The Issues and Insights Editorial Board has decades of experience in journalism, commentary and public policy.

3 comments

  • After Colorado legalized in 2012 I watched the Colorado statistics on traffic accidents. The category that rose quickly afterward was pedestrian/automobile deaths. I have not looked at recent trends but last I looked Colorado had changed the way they organized a graph of this data in a way that people could misinterpret the trend as going down when it was actually rising.

    The surrounding states have also seen a variety of problems rise since Utah and Colorado legalized. It was wierd that proponents sold legalization by pointing out that legal drugs like alcohol and cigarettes present all sorts of social costs and criminal problems — yet weed was supposed to do the opposite.

  • More stoned people leads to more deadbeat people which leads to more crime. This has never truly been challenged as it is just simply how humans work.

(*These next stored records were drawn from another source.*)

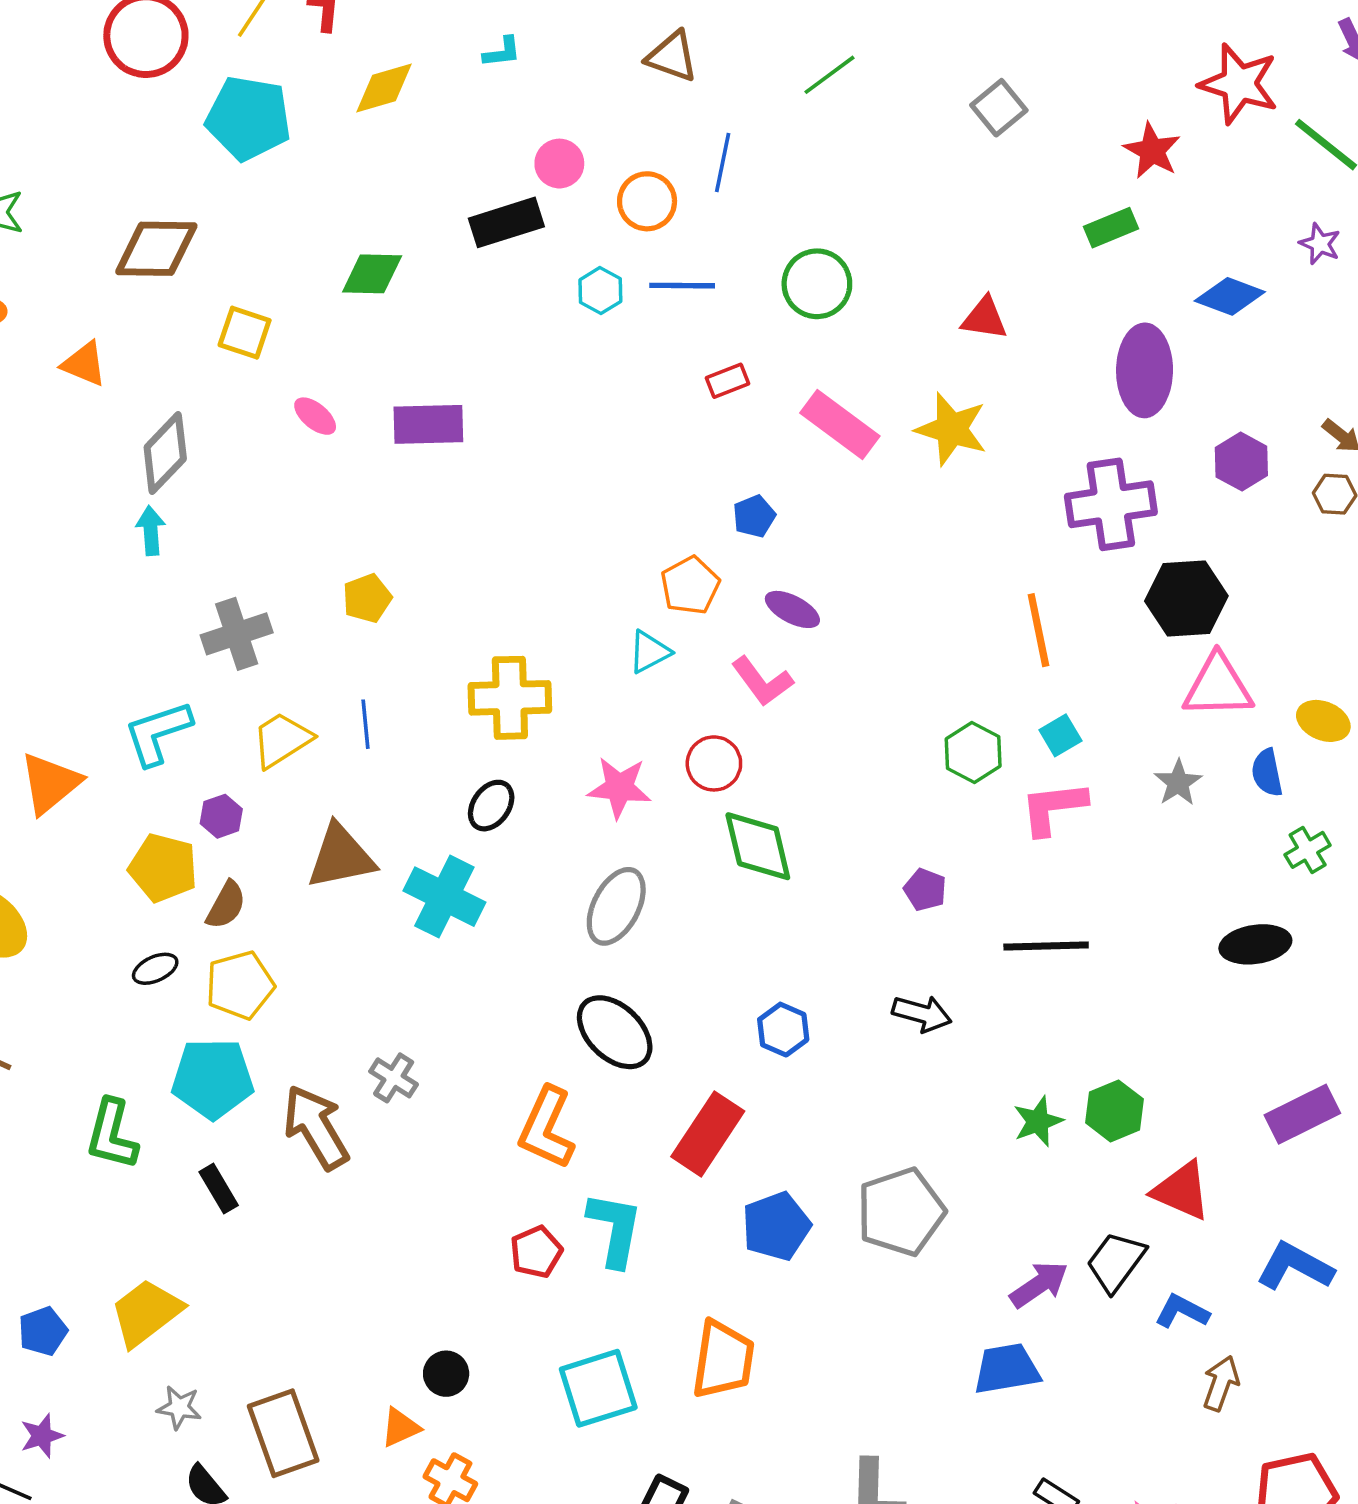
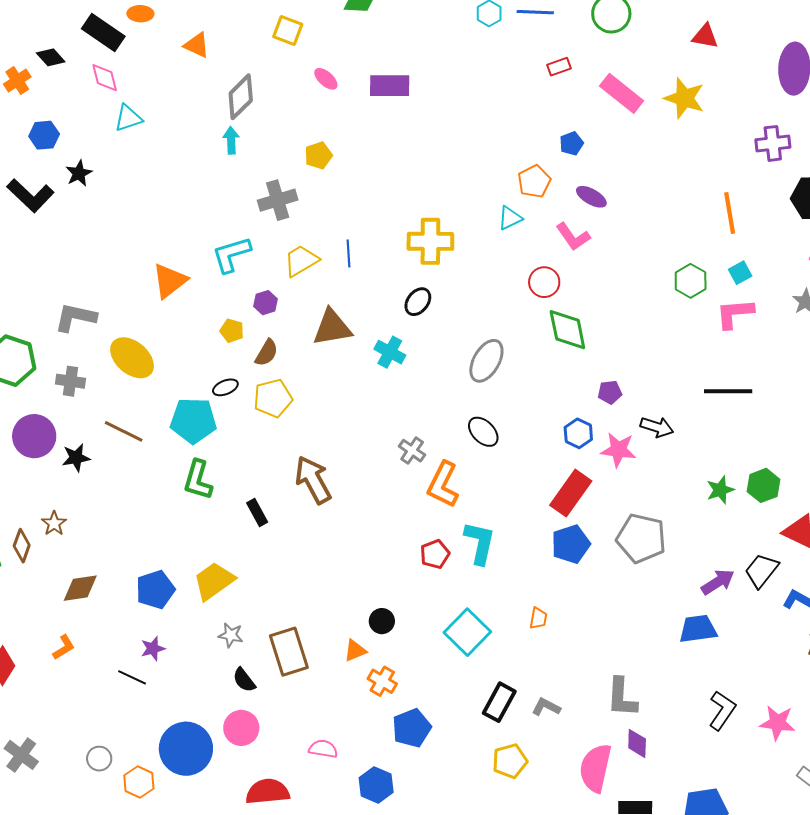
purple cross: (1111, 504) -> (773, 143), size x0.7
yellow pentagon: (367, 598) -> (318, 155), moved
pink star: (619, 788) -> (618, 450), moved
yellow pentagon: (163, 868) -> (232, 331), size x0.6
purple pentagon: (925, 890) -> (610, 392), moved, turned -30
cyan cross: (444, 897) -> (390, 352), size x0.7
black ellipse: (615, 1032) -> (483, 432), size x0.7
cyan pentagon: (213, 1078) -> (193, 421), moved
gray cross: (394, 1078) -> (412, 451), moved
red rectangle: (708, 1134) -> (571, 493), moved
gray pentagon: (901, 1212) -> (641, 538), turned 30
blue pentagon: (43, 1331) -> (155, 590), size x1.4
orange trapezoid: (723, 1360) -> (538, 618), size x0.5
cyan square: (598, 1388) -> (467, 632), turned -30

  • I thought people stoned on marijuana were supposed to get too lethargic for crime (and work). That meth, crack and the stimulants were more linked to crime. Reason Foundation does have an interesting point: California’s anti-business high-costs and over-regulation do indeed give a large business/economic advantage to those who choose to stay illegal. Unfortunately, all we have is speculation. Many other factors driving up crime: Open Border with nations emptying their prisons and sending violent felons to USA; Democrat-blessed anti-fa running wild; Soros-backed Democrat DAs and AGs who are pro-criminal; California legalizing robbery under $950 per incident; just to name a few other factors. Until somehow designs a statistical study teasing out which factors are operative, can only speculate.

    For California, would be interesting to have areas of the state without burdensome government regulation and costs to see if that reduced illegal and black-market pot growing and crime. What about high crime cities like Chicago, NYC, Detroit, Atlanta, Philly, etc., would be interesting to know if pot is legal and whether it made a difference. As long as Democrats are in power with Open Borders, Sanctuary Cities, defiance of ICE and in general running pro-crime cities, it will be a bull market for crime and a bear market for stocks, bonds and retirement funds.